Martha Sandven Lock

Daily Point of Light # 1289 Jan 12, 1999

Children in Kansas City continue to die violently, experiment with drugs and alcohol, suffer from neglect and face other issues like homelessness and incarceration. In the first six months of 1998, 19 teen-agers were murdered in Kansas City. Sixty-two percent of high schools seniors drink alcohol at least once a month. Eighteen percent of eighth-graders reported using marijuana at least once a month. These incidents are not unique to Kansas City, but Kansas City does have a unique response in Martha Sandven Lock, founder and artistic director of Chameleon Theatre Company.

In September 1995, Martha began Chameleon Theatre Company as a project of the Community Children's Theatre. Martha envisioned Chameleon as a theater company that would help young people in the Kansas City metropolitan community deal with the severe problems and issues they face very day. In the three years since the founding of Chameleon, Martha has been a tireless driving force toward achieving that vision.
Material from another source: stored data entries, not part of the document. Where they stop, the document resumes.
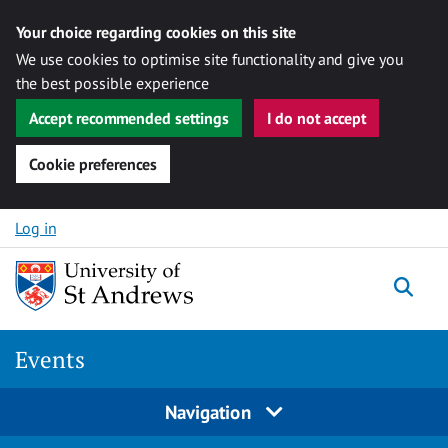
Your choice regarding cookies on this site
We use cookies to optimise site functionality and give you
the best possible experience
Accept recommended settings
I do not accept
Cookie preferences
Skip to content
Log in
Togg
Events
Navigation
Chameleon Theatre Company provides programs for Kansas City's youth and families by originating and creating productions on social issues of concern to the community. Martha designed a creative process where children help to create plays, critique productions and generate ideas for new works. Since Martha began Chameleon in 1995, original main stage productions on violence prevention, drugs, teen pregnancy, self-esteem and truancy have served over 10,000 young people.
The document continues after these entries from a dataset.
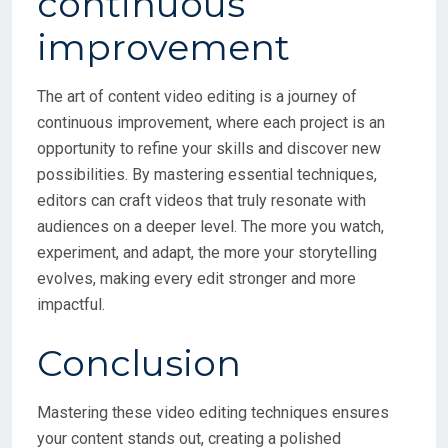
The art of content video editing is a journey of
continuous improvement, where each project is an
opportunity to refine your skills and discover new
possibilities. By mastering essential techniques,
editors can craft videos that truly resonate with
audiences on a deeper level. The more you watch,
experiment, and adapt, the more your storytelling
evolves, making every edit stronger and more
impactful.
Conclusion
Mastering these video editing techniques ensures
your content stands out, creating a polished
Martha, a talented playwright and director, is a role model, mentor and friend for the young people she works with. In 1997, Martha worked with a group of students from Southwest Academy in Kansas City, to write "Accept Nothing Less," a rap opera about urban youth overcoming the odds and reaching for success. One young lady in the group was such a poor student and missed so much school that the principal punished her by removing her from the project. Martha personally went to the principal and asked that the young woman be allowed to continue on the project. She felt that working on the project would make a difference in the girl's life.

It did. The girl is now a high school sophomore and an excellent student. Before she met and worked with Martha, her teachers all said she would drop out of school as soon as she could. Now she is planning on attending college. This is just one example of the hundreds of lives Martha has touched.

Even though Martha is supposed to be paid a stipend for her work with Chameleon, the organization has lacked the funds to pay her. But Martha, because she knows that what she is doing is good for the children, continues to work more than 60 hours a week serving the youth of Kansas City.